Berita

Wakil Bupati Hadiri Festival Teater Tradisional Antar Kecamatan se-Kabupaten Sleman

 

 

 

 

 

Wakil Bupati Sleman menghadiri acara Festival Teater Tradisional antar Kecamatan se-Kabupaten Sleman pada hari Jumat 6 Oktober 2017, di Pendopo Panggungsari, Sariharjo Ngaglik, Sleman. Kegiatan yang diinisiasi oleh Dinas Kebudayaan Kabupaten Sleman bertujuan untuk menggali bakat kesenian, khususnya teater tradisional, di kalangan masyarakat Kabupaten Sleman.

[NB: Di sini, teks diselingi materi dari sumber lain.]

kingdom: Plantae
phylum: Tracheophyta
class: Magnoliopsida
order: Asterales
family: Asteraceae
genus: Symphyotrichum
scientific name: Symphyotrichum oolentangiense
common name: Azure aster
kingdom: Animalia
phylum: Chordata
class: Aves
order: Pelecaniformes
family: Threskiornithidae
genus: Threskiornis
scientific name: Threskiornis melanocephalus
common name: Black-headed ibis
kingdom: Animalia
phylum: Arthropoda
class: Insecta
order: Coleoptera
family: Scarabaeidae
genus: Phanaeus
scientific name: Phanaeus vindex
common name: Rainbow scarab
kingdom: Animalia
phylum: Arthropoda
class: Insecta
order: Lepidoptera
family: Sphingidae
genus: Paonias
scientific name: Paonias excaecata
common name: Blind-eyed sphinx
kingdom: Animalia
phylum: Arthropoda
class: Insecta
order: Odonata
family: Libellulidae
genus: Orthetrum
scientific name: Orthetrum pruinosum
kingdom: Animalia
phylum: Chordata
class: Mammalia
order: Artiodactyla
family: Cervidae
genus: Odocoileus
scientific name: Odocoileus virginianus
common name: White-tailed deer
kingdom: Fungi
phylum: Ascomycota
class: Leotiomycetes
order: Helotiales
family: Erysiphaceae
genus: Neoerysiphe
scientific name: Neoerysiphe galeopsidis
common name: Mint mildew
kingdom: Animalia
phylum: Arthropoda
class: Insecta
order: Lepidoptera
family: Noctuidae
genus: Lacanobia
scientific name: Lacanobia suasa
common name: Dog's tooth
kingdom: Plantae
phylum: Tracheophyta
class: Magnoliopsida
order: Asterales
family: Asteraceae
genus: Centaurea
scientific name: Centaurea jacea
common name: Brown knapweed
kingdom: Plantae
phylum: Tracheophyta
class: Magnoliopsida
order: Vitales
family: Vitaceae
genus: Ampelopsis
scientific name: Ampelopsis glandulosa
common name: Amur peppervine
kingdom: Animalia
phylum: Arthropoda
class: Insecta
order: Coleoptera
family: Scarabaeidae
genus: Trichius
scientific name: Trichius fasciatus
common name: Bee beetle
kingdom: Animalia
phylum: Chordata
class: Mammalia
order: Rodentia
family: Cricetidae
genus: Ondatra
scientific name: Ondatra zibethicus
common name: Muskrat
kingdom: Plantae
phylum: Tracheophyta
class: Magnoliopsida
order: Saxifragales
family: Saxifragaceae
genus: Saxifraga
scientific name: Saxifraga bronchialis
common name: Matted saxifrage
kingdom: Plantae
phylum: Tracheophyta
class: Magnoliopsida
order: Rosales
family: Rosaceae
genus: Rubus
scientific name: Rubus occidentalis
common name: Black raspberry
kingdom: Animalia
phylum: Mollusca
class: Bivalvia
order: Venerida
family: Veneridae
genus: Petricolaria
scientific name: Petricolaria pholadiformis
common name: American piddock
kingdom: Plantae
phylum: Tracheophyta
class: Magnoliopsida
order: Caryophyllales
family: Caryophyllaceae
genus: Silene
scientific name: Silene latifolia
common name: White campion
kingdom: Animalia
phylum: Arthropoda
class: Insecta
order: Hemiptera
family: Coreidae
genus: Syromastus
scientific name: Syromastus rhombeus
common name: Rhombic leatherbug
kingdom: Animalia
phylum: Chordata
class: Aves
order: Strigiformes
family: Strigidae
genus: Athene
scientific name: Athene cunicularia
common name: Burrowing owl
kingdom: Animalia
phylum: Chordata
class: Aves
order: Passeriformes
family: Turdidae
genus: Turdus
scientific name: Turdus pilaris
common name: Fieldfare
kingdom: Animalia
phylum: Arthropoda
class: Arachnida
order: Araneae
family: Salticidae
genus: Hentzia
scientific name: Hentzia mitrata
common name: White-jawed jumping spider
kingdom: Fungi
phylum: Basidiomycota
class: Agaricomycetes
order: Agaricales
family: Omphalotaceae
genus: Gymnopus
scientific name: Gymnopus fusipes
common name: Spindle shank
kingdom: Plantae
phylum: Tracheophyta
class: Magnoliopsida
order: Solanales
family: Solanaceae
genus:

Sri Muslimatun dalam sambutannya mengatakan bahwa dirinya menyambut positif kegiatan tersebut. Ia mengatakan bahwa Kabupaten Sleman memiliki tradisi dan budaya yang beraneka ragam. Menurutnya sudah menjadi kewajiban kita bersama untuk mencintai, melestarikan dan memperkenalkan keanekaragaman tradisi yang ada di Kabupaten Sleman. “Kesenian Teater Tradisional ini merupakan salah satu kesenian yang berkembang di masyarakat kita. Maka harus terus dilestarikan,” jelasnya.

Lebih lanjut ia mengungkapkan bahwa kesenian Teater mengandung cerita yang syarat akan filosofi kehidupan serta nilai-nilai luhur. Ia berharap teater tersebut tidak hanya hanya menjadi hiburan saja, namun dapat menjadi media untuk menyampaikan pesan positif kepada masyarakat. “Saya harap masyarakat bisa mengambil nilai-nilai luhur yang terkandung dalam pertunjukan ini, sehingga bermanfaat dalam kehidupan bermasyarakat,” ujarnya.

Sementara itu, Kepala Dinas Kebudayaan Kabupaten Sleman, HY Aji Wulantaramengungkapkan bahwa kegiatan tersebut dimaksutkan untuk menjaga eksistensi seni Teater Tradisional sebagai akar budaya yang adi luhung. Maka, lanjutnya, Festival Teater Tradisional tersebut diharapkan mampu menjadi wadah untuk berkspresi para seniman teater tradisional di Kabupaten Sleman. “Selain itu, Kegiatan ini juga bertujuan untuk mewujudkan tataran masyarakat Sleman yang berbudaya,” tambahnya.

Festival Teater Tradisional digelar selama dua hari, yaitu hari Jumat 6 Oktober 2017 dan Sabtu 7 Oktober 2017. Acara tersebut diikuti oleh 17 peserta yang merupakan perwakilan dari seti Kecamatan di Kabupaten Sleman. Bertindak sebagai Dewan Juri pada acara tersebut antara lain B Djoko Suseno (akademisi ISI Yogyakarta), Sancaka (Dewan Kebudayaan Kabupaten Sleman) dan Sukoco (praktisi seni Kabupaten Sleman). Penilalian terhadap setiap peserta langsung diumumkan pada hari kedua pelaksanaan festival tersebut. Adapun peserta yang menjadi juara pertama yaitu dari Kecamatan Prambanan, juara dua Kecamatan Ngaglik, juara tiga Kecamatan Ngemplak, juara empat Kecamatan Depok, juara lima Kecamatan Gamping dan juara enam diperoleh Kecamatan Mlati. Total hadiah yang diperebutkan pada festival tersebut sebesar 29,5 juta.